AT A TIME WHEN PRINT publishing trade associations representing newspapers, consumer magazines and trade magazines have embarked on big advertising campaigns to promote the vitality of their medium, a group representing online publishers is about to do the same. And like its print counterparts, the online group is leveraging the media theme du jour on Madison Avenue: engagement. Interestingly, that group, the Interactive Advertising Bureau, will be using a combination of print and online advertising buys to get its message out. The message: “Media More Engaging.” The theme, which was crafted by Brand New World, is based on an extensive research study conducted among senior marketing and ad agency executives on how to best position interactive media, but its findings appear to be the same ones that could be applied to any medium.

Isn’t “engagement” supposed to be old media’s euphamism for dancing around the issue of ROI? Isn’t online advertising supposed to be the wave of the future because it’s so measurable? And didn’t Google wash away all of the hyped up over-promising on measurability from the 90s? Well…

According to a study conducted by the interactive agency Brulant, even some retailers with millions of dollars of online revenues do not know the ROI of their Web sites.

-- Recorded data --
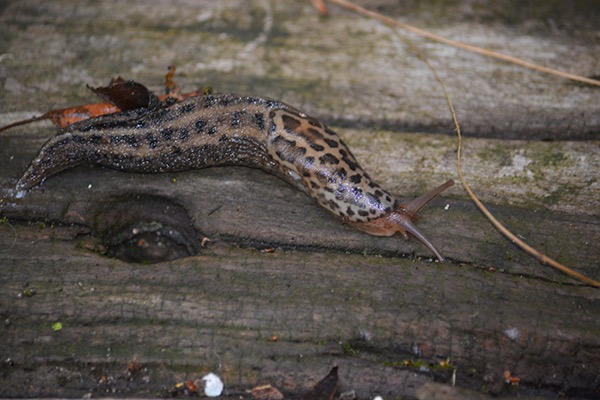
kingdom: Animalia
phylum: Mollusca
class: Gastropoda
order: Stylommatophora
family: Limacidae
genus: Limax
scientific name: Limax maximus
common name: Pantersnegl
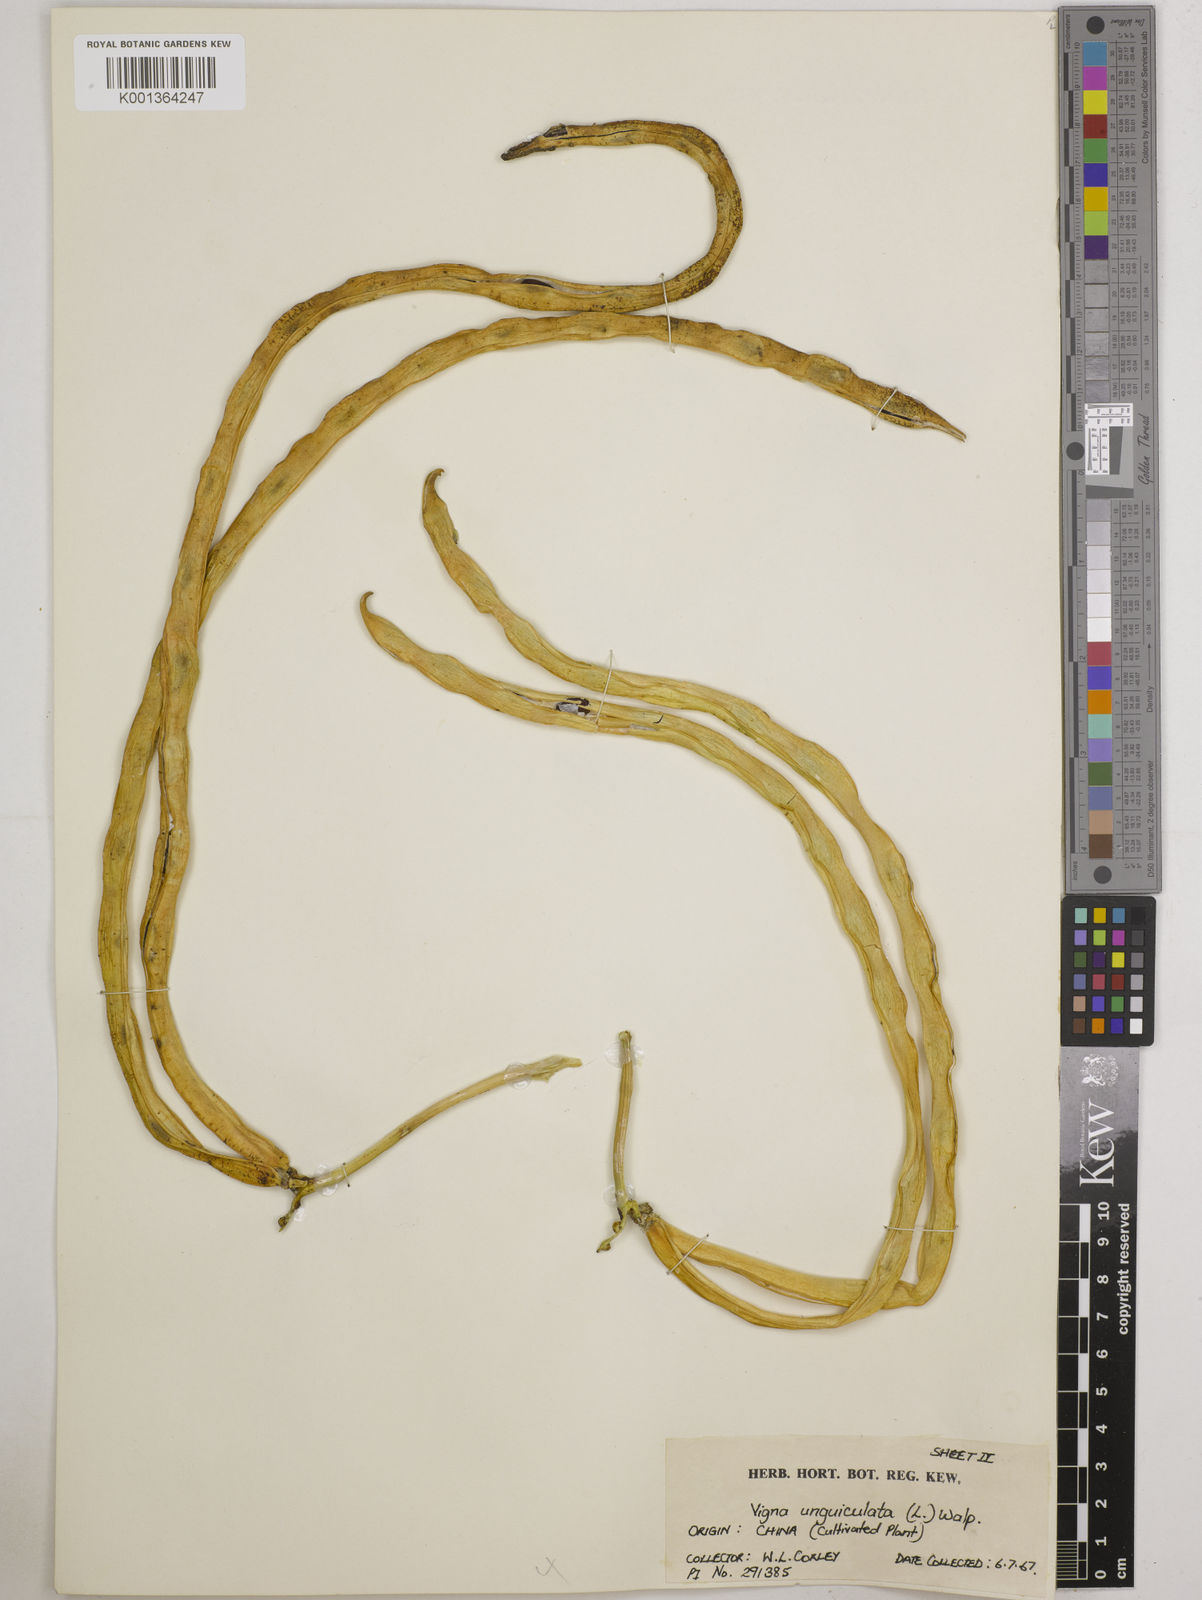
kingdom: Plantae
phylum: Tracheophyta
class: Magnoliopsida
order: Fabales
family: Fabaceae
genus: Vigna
---
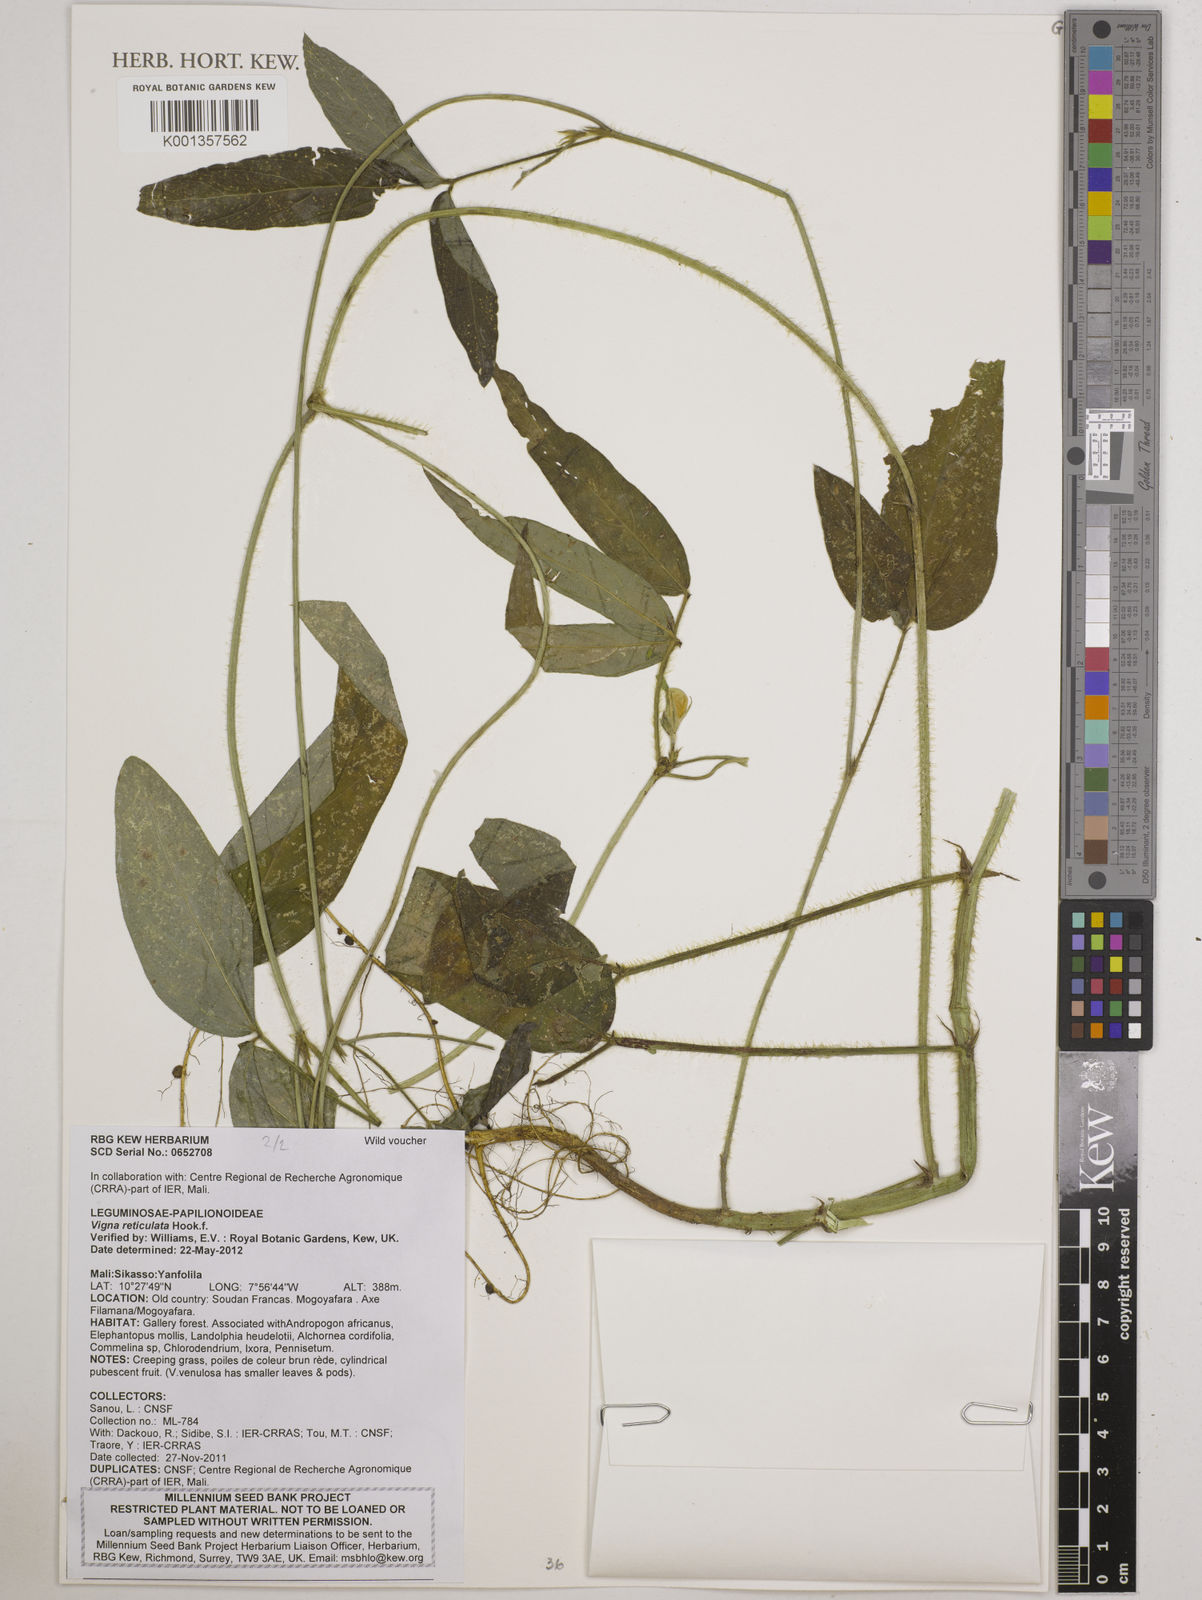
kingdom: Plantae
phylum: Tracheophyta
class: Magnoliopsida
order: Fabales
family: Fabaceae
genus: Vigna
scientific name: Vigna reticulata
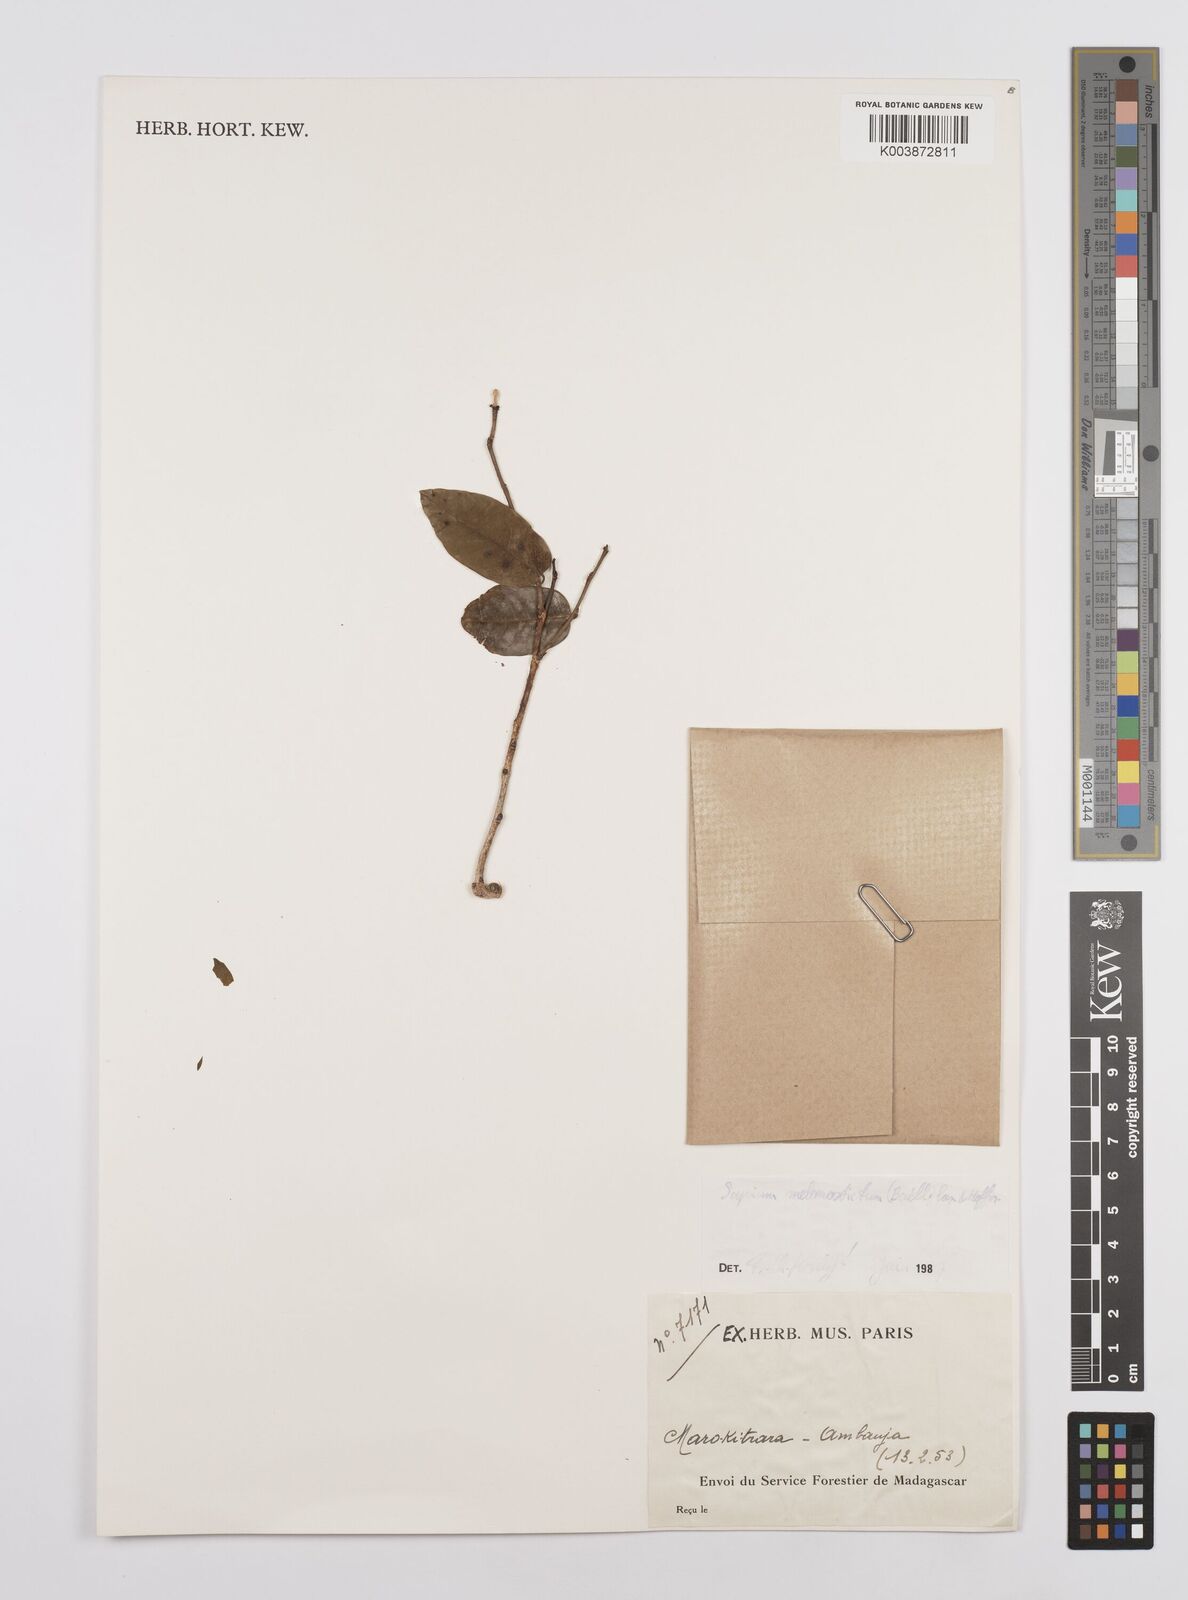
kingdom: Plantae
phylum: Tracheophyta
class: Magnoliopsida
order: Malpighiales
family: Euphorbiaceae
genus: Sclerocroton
...
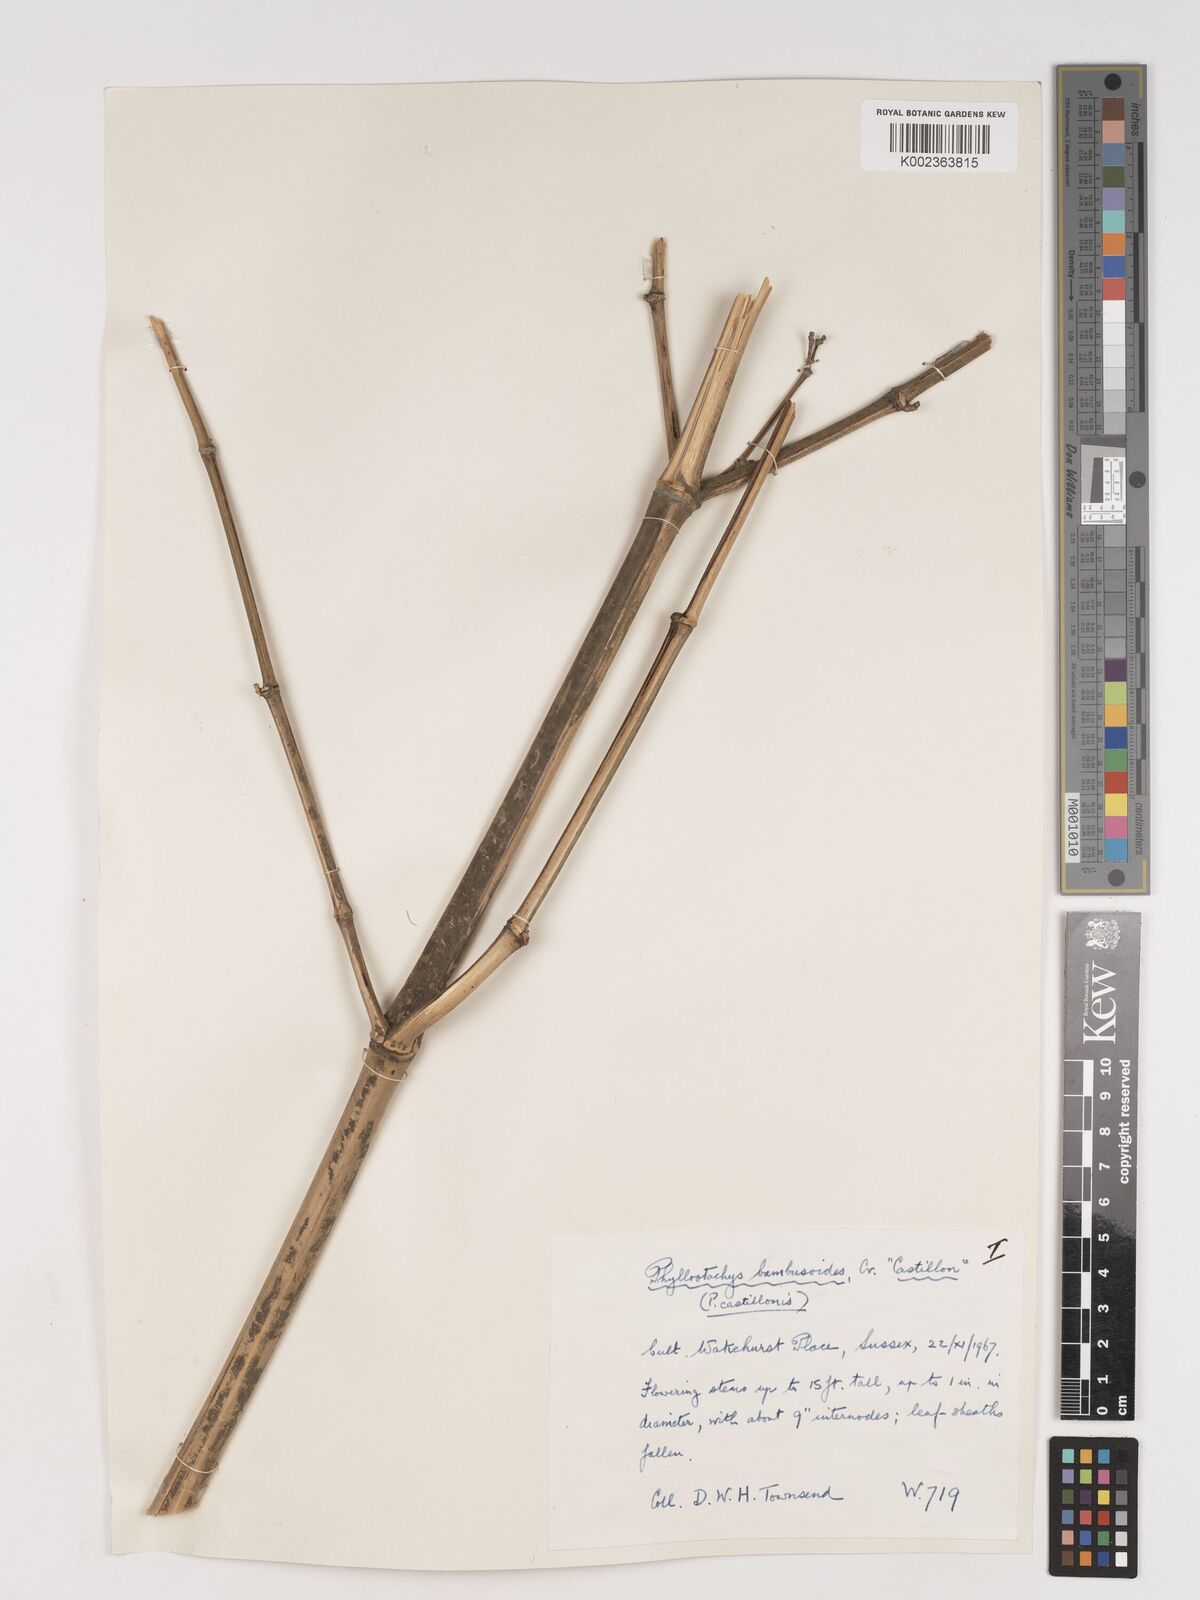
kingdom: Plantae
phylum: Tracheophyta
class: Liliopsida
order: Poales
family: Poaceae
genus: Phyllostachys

-- WORK REQUEST A --
Reproduce word for word the stretch of the online advertising text from "According to a" through "their Web sites.".
-- WORK REQUEST B --
List every company or organization named in the online advertising text.
The records have no connection to the text about online advertising and engagement.

-- REPLY A --
According to a study conducted by the interactive agency Brulant, even some retailers with millions of dollars of online revenues do not know the ROI of their Web sites.

-- REPLY B --
Interactive Advertising Bureau
Brand New World
Google
Brulant